Key features include: Open-source large language models, MoE (Mixture of Experts) model architecture, Custom training framework, High-performance inference optimization with IndexCache, API access for seamless integration, Support for billion-parameter models, Advanced natural language understanding, Code generation capabilities with DeepSeek-Coder.
DeepSeek is commonly used for: Natural language processing tasks, Code generation and completion, Conversational AI applications, Content generation for marketing, Data analysis and insights extraction, Automated customer support systems.
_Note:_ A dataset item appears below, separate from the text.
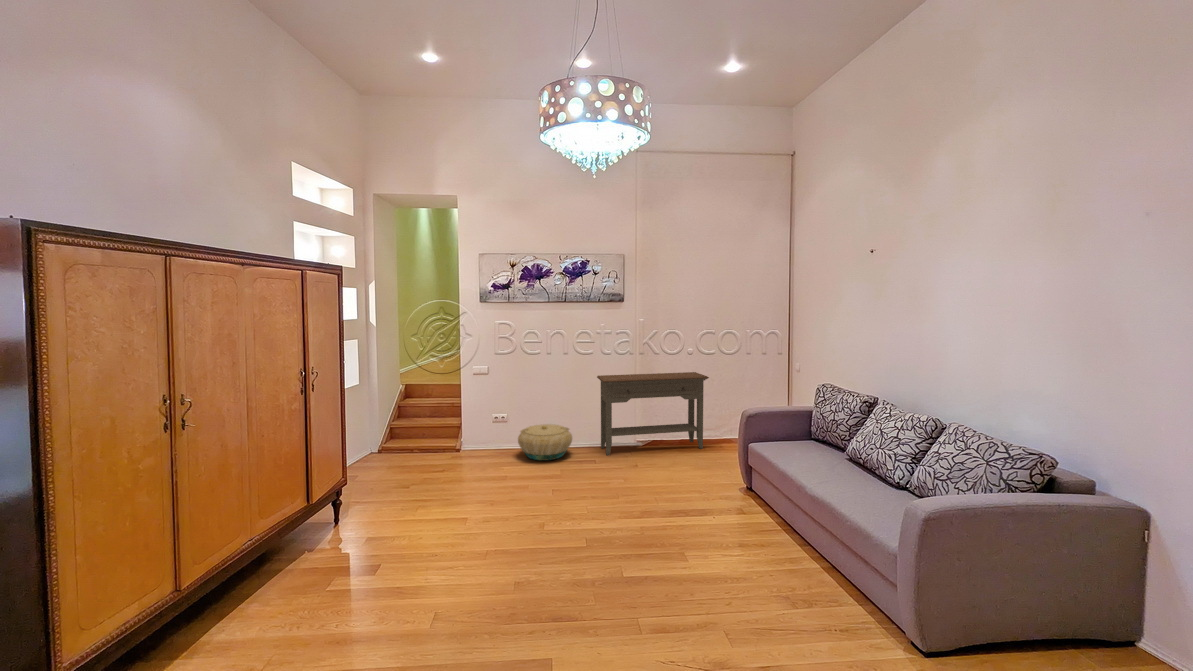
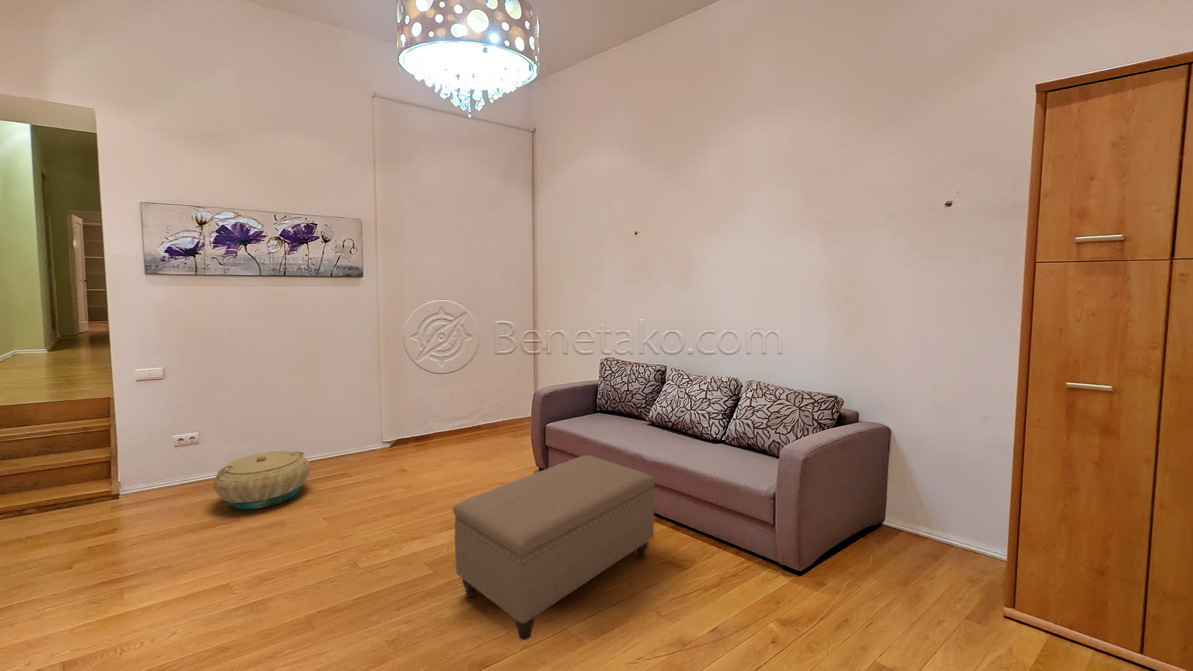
console table: present [597,372,709,455] -> none [338,360,479,477]
ottoman: none [615,467,789,583] -> present [453,455,655,640]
DeepSeek integrates with: AWS, Google Cloud Platform, Microsoft Azure, Kubernetes, Docker, Jupyter Notebooks, Slack, Trello, Zapier, GitHub.
DeepSeek has a public GitHub repository with 102,417 stars.
Lewis Tunstall
ML Engineer at Hugging Face
2 mentions
Based on user reviews and social mentions, the most common pain points are: token cost, API costs, cost per token, cost tracking.
Based on 73 social mentions analyzed, 5% of sentiment is positive, 95% neutral, and 0% negative.